* [Description of the task]: Give back all of the data exactly as written.

* [Source material]:

+ + +

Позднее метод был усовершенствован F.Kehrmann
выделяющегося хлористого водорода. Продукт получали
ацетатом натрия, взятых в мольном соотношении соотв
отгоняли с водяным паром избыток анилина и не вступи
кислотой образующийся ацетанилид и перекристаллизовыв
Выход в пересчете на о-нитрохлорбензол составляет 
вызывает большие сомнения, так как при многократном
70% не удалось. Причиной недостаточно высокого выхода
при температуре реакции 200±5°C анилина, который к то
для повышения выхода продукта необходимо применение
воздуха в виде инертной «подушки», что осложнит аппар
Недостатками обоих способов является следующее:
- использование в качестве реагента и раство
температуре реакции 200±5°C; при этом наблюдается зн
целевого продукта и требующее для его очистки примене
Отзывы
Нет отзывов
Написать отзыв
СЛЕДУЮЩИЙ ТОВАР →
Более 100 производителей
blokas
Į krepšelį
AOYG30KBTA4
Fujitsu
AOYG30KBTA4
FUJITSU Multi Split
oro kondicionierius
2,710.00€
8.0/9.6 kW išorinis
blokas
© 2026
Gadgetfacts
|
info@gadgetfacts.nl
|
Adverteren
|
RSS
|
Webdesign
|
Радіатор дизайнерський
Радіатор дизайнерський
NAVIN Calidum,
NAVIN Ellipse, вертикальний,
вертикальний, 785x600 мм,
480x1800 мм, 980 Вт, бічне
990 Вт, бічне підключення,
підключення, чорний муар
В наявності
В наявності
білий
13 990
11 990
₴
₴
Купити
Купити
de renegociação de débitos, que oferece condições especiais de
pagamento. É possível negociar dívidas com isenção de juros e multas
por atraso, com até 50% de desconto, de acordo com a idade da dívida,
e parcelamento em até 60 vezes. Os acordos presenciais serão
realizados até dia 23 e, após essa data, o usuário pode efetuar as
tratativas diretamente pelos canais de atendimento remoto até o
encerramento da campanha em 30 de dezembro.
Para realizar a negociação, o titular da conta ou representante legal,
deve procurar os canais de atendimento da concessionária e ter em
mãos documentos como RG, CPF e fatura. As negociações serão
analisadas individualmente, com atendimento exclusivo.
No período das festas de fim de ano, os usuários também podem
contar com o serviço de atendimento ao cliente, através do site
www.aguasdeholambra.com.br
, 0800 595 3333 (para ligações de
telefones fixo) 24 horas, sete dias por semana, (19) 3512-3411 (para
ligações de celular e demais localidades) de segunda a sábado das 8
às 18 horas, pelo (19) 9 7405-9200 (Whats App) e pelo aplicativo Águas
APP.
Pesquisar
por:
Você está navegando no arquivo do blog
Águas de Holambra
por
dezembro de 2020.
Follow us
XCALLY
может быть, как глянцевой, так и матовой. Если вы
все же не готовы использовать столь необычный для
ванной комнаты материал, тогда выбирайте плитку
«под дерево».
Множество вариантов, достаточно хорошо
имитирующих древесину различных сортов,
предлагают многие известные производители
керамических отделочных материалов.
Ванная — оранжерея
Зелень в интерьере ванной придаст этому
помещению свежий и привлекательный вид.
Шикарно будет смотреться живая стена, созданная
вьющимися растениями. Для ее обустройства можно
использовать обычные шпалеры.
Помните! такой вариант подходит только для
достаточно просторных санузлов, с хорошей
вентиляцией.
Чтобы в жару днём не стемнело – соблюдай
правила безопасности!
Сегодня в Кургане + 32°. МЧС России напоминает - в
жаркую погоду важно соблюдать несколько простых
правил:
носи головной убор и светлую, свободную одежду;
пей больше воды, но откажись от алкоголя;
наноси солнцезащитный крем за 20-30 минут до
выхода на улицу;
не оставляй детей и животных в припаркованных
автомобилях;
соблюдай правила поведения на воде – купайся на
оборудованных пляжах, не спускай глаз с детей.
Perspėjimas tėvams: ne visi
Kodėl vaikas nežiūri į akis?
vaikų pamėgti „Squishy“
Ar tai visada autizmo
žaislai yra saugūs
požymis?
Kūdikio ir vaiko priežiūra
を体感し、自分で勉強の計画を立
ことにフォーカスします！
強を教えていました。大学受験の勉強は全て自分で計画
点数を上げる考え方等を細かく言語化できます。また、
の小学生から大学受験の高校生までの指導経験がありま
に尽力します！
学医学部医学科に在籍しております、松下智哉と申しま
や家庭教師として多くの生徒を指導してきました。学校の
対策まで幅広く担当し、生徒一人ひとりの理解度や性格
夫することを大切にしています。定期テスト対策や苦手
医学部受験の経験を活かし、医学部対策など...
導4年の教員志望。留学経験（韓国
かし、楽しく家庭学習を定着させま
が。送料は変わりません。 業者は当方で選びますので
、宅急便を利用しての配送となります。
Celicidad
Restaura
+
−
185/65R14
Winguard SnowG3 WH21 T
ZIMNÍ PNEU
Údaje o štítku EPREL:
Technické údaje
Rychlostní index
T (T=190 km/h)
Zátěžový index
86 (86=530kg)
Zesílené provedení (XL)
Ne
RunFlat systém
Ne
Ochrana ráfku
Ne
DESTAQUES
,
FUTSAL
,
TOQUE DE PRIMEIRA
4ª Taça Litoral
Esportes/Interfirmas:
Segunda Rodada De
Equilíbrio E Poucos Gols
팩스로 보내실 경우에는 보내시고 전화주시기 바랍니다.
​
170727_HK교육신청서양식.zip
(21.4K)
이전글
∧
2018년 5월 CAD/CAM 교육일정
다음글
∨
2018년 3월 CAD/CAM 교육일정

+ + +

* [Worked solution]:
Позднее метод был усовершенствован F.Kehrmann
выделяющегося хлористого водорода. Продукт получали
ацетатом натрия, взятых в мольном соотношении соотв
отгоняли с водяным паром избыток анилина и не вступи
кислотой образующийся ацетанилид и перекристаллизовыв
Выход в пересчете на о-нитрохлорбензол составляет 
вызывает большие сомнения, так как при многократном
70% не удалось. Причиной недостаточно высокого выхода
при температуре реакции 200±5°C анилина, который к то
для повышения выхода продукта необходимо применение
воздуха в виде инертной «подушки», что осложнит аппар
Недостатками обоих способов является следующее:
- использование в качестве реагента и раство
температуре реакции 200±5°C; при этом наблюдается зн
целевого продукта и требующее для его очистки примене
Отзывы
Нет отзывов
Написать отзыв
СЛЕДУЮЩИЙ ТОВАР →
Более 100 производителей
blokas
Į krepšelį
AOYG30KBTA4
Fujitsu
AOYG30KBTA4
FUJITSU Multi Split
oro kondicionierius
2,710.00€
8.0/9.6 kW išorinis
blokas
© 2026
Gadgetfacts
|
info@gadgetfacts.nl
|
Adverteren
|
RSS
|
Webdesign
|
Радіатор дизайнерський
Радіатор дизайнерський
NAVIN Calidum,
NAVIN Ellipse, вертикальний,
вертикальний, 785x600 мм,
480x1800 мм, 980 Вт, бічне
990 Вт, бічне підключення,
підключення, чорний муар
В наявності
В наявності
білий
13 990
11 990
₴
₴
Купити
Купити
de renegociação de débitos, que oferece condições especiais de
pagamento. É possível negociar dívidas com isenção de juros e multas
por atraso, com até 50% de desconto, de acordo com a idade da dívida,
e parcelamento em até 60 vezes. Os acordos presenciais serão
realizados até dia 23 e, após essa data, o usuário pode efetuar as
tratativas diretamente pelos canais de atendimento remoto até o
encerramento da campanha em 30 de dezembro.
Para realizar a negociação, o titular da conta ou representante legal,
deve procurar os canais de atendimento da concessionária e ter em
mãos documentos como RG, CPF e fatura. As negociações serão
analisadas individualmente, com atendimento exclusivo.
No período das festas de fim de ano, os usuários também podem
contar com o serviço de atendimento ao cliente, através do site
www.aguasdeholambra.com.br
, 0800 595 3333 (para ligações de
telefones fixo) 24 horas, sete dias por semana, (19) 3512-3411 (para
ligações de celular e demais localidades) de segunda a sábado das 8
às 18 horas, pelo (19) 9 7405-9200 (Whats App) e pelo aplicativo Águas
APP.
Pesquisar
por:
Você está navegando no arquivo do blog
Águas de Holambra
por
dezembro de 2020.
Follow us
XCALLY
может быть, как глянцевой, так и матовой. Если вы
все же не готовы использовать столь необычный для
ванной комнаты материал, тогда выбирайте плитку
«под дерево».
Множество вариантов, достаточно хорошо
имитирующих древесину различных сортов,
предлагают многие известные производители
керамических отделочных материалов.
Ванная — оранжерея
Зелень в интерьере ванной придаст этому
помещению свежий и привлекательный вид.
Шикарно будет смотреться живая стена, созданная
вьющимися растениями. Для ее обустройства можно
использовать обычные шпалеры.
Помните! такой вариант подходит только для
достаточно просторных санузлов, с хорошей
вентиляцией.
Чтобы в жару днём не стемнело – соблюдай
правила безопасности!
Сегодня в Кургане + 32°. МЧС России напоминает - в
жаркую погоду важно соблюдать несколько простых
правил:
носи головной убор и светлую, свободную одежду;
пей больше воды, но откажись от алкоголя;
наноси солнцезащитный крем за 20-30 минут до
выхода на улицу;
не оставляй детей и животных в припаркованных
автомобилях;
соблюдай правила поведения на воде – купайся на
оборудованных пляжах, не спускай глаз с детей.
Perspėjimas tėvams: ne visi
Kodėl vaikas nežiūri į akis?
vaikų pamėgti „Squishy“
Ar tai visada autizmo
žaislai yra saugūs
požymis?
Kūdikio ir vaiko priežiūra
を体感し、自分で勉強の計画を立
ことにフォーカスします！
強を教えていました。大学受験の勉強は全て自分で計画
点数を上げる考え方等を細かく言語化できます。また、
の小学生から大学受験の高校生までの指導経験がありま
に尽力します！
学医学部医学科に在籍しております、松下智哉と申しま
や家庭教師として多くの生徒を指導してきました。学校の
対策まで幅広く担当し、生徒一人ひとりの理解度や性格
夫することを大切にしています。定期テスト対策や苦手
医学部受験の経験を活かし、医学部対策など...
導4年の教員志望。留学経験（韓国
かし、楽しく家庭学習を定着させま
が。送料は変わりません。 業者は当方で選びますので
、宅急便を利用しての配送となります。
Celicidad
Restaura
+
−
185/65R14
Winguard SnowG3 WH21 T
ZIMNÍ PNEU
Údaje o štítku EPREL:
Technické údaje
Rychlostní index
T (T=190 km/h)
Zátěžový index
86 (86=530kg)
Zesílené provedení (XL)
Ne
RunFlat systém
Ne
Ochrana ráfku
Ne
DESTAQUES
,
FUTSAL
,
TOQUE DE PRIMEIRA
4ª Taça Litoral
Esportes/Interfirmas:
Segunda Rodada De
Equilíbrio E Poucos Gols
팩스로 보내실 경우에는 보내시고 전화주시기 바랍니다.
​
170727_HK교육신청서양식.zip
(21.4K)
이전글
∧
2018년 5월 CAD/CAM 교육일정
다음글
∨
2018년 3월 CAD/CAM 교육일정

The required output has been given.